Here’s why. A percentile (as opposed to a score) tells you how you did compared with everyone else.
For example, if you were in the 90th percentile on the math sections of the SAT, you’d scored higher than 90% of the students who took the test with you. 47th percentile meant better than 47% of those students, and so on. Percentile results often made the difference between our first and second — or dead, desperate last — college choices.
Note further that a percentile score is not like a grade out of 100. If you’re in the 90th percentile, this doesn’t mean you got 90% of the questions right. It just means that compared with everyone else who took the test on that day, you scored higher than 90% of them.
Fast forward to survey results and comparisons that we encounter today, such as the Consumer Assessment of Healthcare Providers and Systems (CAHPS). These results may be displayed with the additional context of comparison percentile results; the big challenge is how to get all of this information into a visual display easily understood by the viewer.
Here’s an approach worth considering.
The second of the two graphics below displays how a specific group scored on several different survey questions (e.g., “Did you receive instructions about your medications?”). The display includes comparisons to all survey results.
The following diagram explains each part of the graph below it.

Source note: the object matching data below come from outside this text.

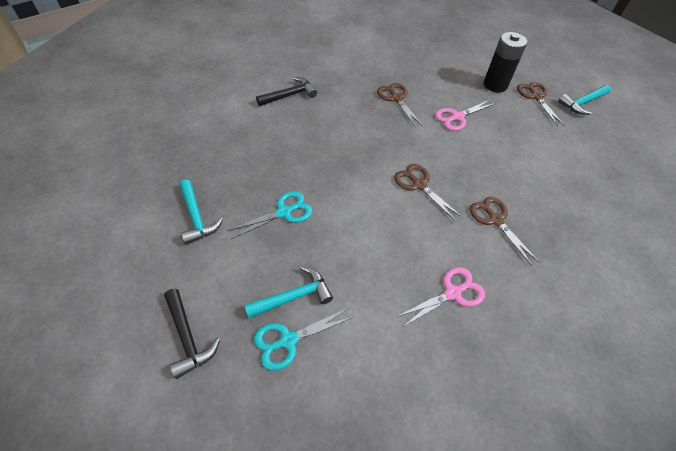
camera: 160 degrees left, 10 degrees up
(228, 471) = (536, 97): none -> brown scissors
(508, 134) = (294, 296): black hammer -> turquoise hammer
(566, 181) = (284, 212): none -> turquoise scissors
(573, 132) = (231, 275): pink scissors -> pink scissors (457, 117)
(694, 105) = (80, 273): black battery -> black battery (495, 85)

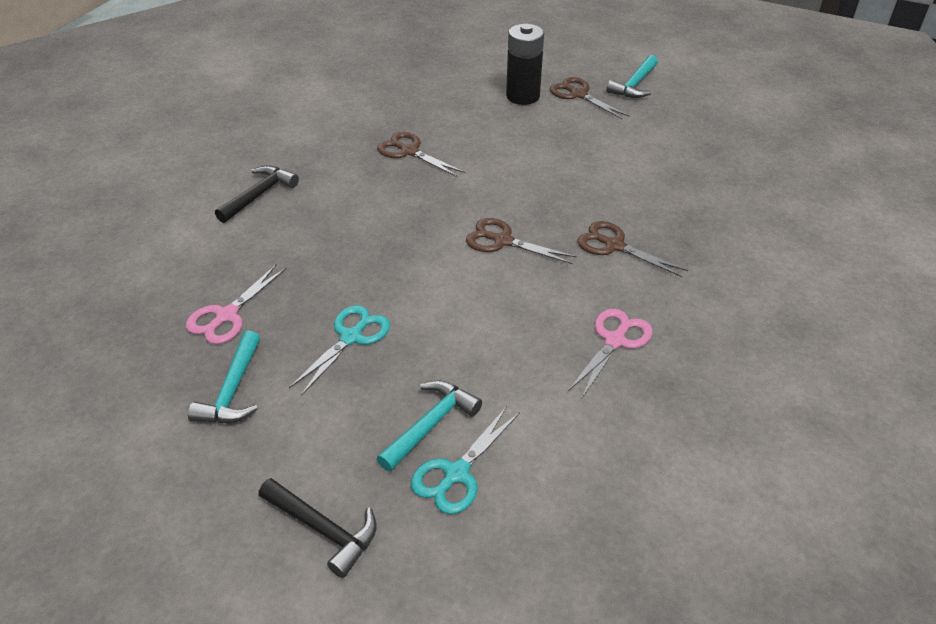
camera: 25 degrees left, 10 degrees down
(197, 217) = (232, 391): turquoise hammer -> turquoise hammer turned 60 degrees clockwise
(457, 117) = (500, 148): pink scissors -> pink scissors (226, 316)

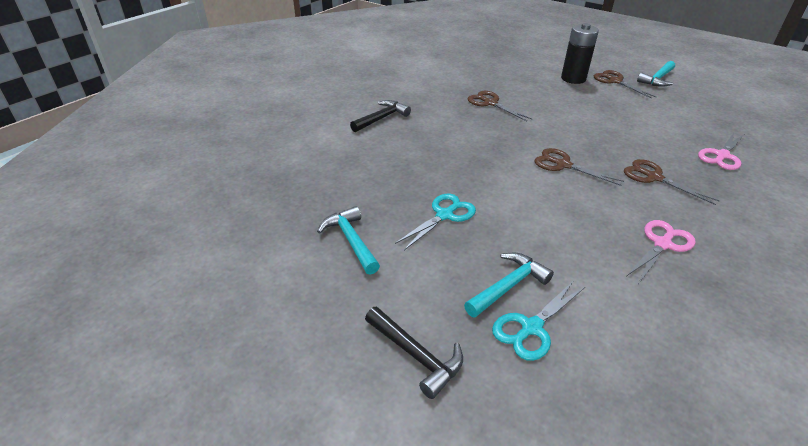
camera: 10 degrees right, 5 degrees down
(226, 316) = (351, 190): pink scissors -> pink scissors (722, 156)
(232, 391) = (351, 240): turquoise hammer -> turquoise hammer turned 135 degrees clockwise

Now we can see (for example) that on Question 2, the group scored 90 (blue point), which was higher than the results from the 25th to the 75th percentile (gray bar), and than the 50th percentile (black line); and just slightly lower than the 90th percentile (orange line) results for all other groups combined.
The Price of Blood Tests
Interestingly, not long after I started writing this post, the following display of the price range for of one of the most common blood tests in medicine (metabolic blood panel) in different U.S. cities was published in the New York Times.
In this display, the overall approach is fundamentally the same as in the first example I displayed above. A bar is used to show the range of prices from the 10th to the 90th percentile, or the low and high prices in each city, and a point to show the median price. The display also includes the price details on each bar, making it easy to see and compare the prices between cities.
If you feel a bit confused by the percentages and percentiles in the second graphic, versus your understanding of the somewhat clearer display of dollars and percentiles in the third, you’re not alone — but the former is the data we work with regularly, so we need to find ways to communicate it effectively.
If you think this type of display will work for some of the data you have (and I encourage you to give it a try), then I suggest that you create and include a diagram like the one in the first graphic — the “Score Key” — which explains the different parts of the display to viewers who may be new to your data, or who may have little experience with statistics.
In full disclosure, I found myself struggling to explain the first display quickly and easily before I sat down and studied it a bit. But once I saw the Score Key (thank you, Lindsay, on team HDV), it became crystal clear to me.
Hey, we’re all in this together and we all need a little help once in a while — well, that, a cocktail, and a nap.